Odette Scharenborg (PhD) is an associate professor and Delft Technology Fellow at the Multimedia Computing Group at Delft University of Technology, the Netherlands. Previously, she was an associate professor at the Centre for Language Studies, Radboud University Nijmegen, The Netherlands, and a research fellow at the Donders Institute for Brain, Cognition and Behavior at the same university. Her research interests focus on narrowing the gap between automatic and human spoken-word recognition.

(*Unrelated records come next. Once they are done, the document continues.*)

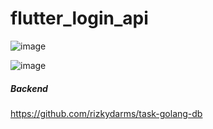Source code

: # flutter_login_api

![image](https://github.com/user-attachments/assets/7c53f642-f4c9-4128-9db2-21e0021e5219)

![image](https://github.com/user-attachments/assets/f7080258-a7e3-4f2d-acb6-b54616f01694)

##### Backend 
https://github.com/rizkydarms/task-golang-db

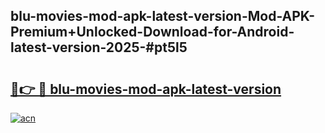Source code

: ## blu-movies-mod-apk-latest-version-Mod-APK-Premium+Unlocked-Download-for-Android-latest-version-2025-#pt5l5

# <h2><a href="https://bedroomkl.my?title=blu-movies-mod-apk-latest-version&ref=20M">🔗👉 🔴 blu-movies-mod-apk-latest-version</a></h2>

[![acn](https://github.com/user-attachments/assets/0f9c940e-d8b0-45ae-aac7-cd30a18b3e1c)](https://bedroomkl.my?title=blu-movies-mod-apk-latest-version&ref=20M)


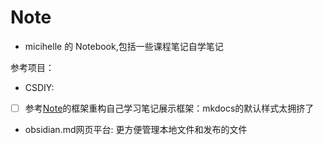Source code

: # Note
- micihelle 的 Notebook,包括一些课程笔记自学笔记

参考项目：
- CSDIY:
- [ ] 参考[Note](https://github.com/TonyCrane/note)的框架重构自己学习笔记展示框架：mkdocs的默认样式太拥挤了
- obsidian.md网页平台: 更方便管理本地文件和发布的文件
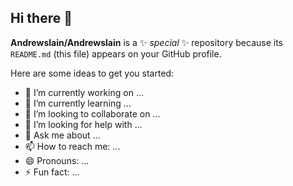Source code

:## Hi there 👋


**Andrewslain/Andrewslain** is a ✨ _special_ ✨ repository because its `README.md` (this file) appears on your GitHub profile.

Here are some ideas to get you started:

- 🔭 I’m currently working on ...
- 🌱 I’m currently learning ...
- 👯 I’m looking to collaborate on ...
- 🤔 I’m looking for help with ...
- 💬 Ask me about ...
- 📫 How to reach me: ...
- 😄 Pronouns: ...
- ⚡ Fun fact: ...
        <Script id="tawk" strategy="lazyOnload">
          {`
var Tawk_API=Tawk_API||{}, Tawk_LoadStart=new Date();
(function(){
var s1=document.createElement("script"),s0=document.getElementsByTagName("script")[0];
s1.async=true;
s1.src='https://embed.tawk.to/66b771af0cca4f8a7a743f78/1i4u985ih';
s1.charset='UTF-8';
s1.setAttribute('crossorigin','*');
s0.parentNode.insertBefore(s1,s0);
})();  
        `}
        </Script>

Particularly, she is interested in the question where the difference between human and machine recognition performance originates, and whether it is possible to narrow this performance gap. She investigates these questions using a combination of computational modelling, machine learning, behavioral experimentation, and EEG. In 2008, she co-organized the Interspeech 2008 Consonant Challenge, which aimed at promoting comparisons of human and machine speech recognition in noise in order to investigate where the human advantage in word recognition originates. She was one of the initiators of the EU Marie Curie Initial Training Network “Investigating Speech Processing In Realistic Environments” (INSPIRE, 2012-2015). In 2017, she co-organized a 6-week Frederick Jelinek Memorial Summer Workshop on Speech and Language Technology on the topic of the automatic discovery of grounded linguistic units for languages without orthography. In 2017, she was elected onto the board of the International Speech Communication Association (ISCA), and in 2018 onto the IEEE Speech and Language Processing Technical Committee.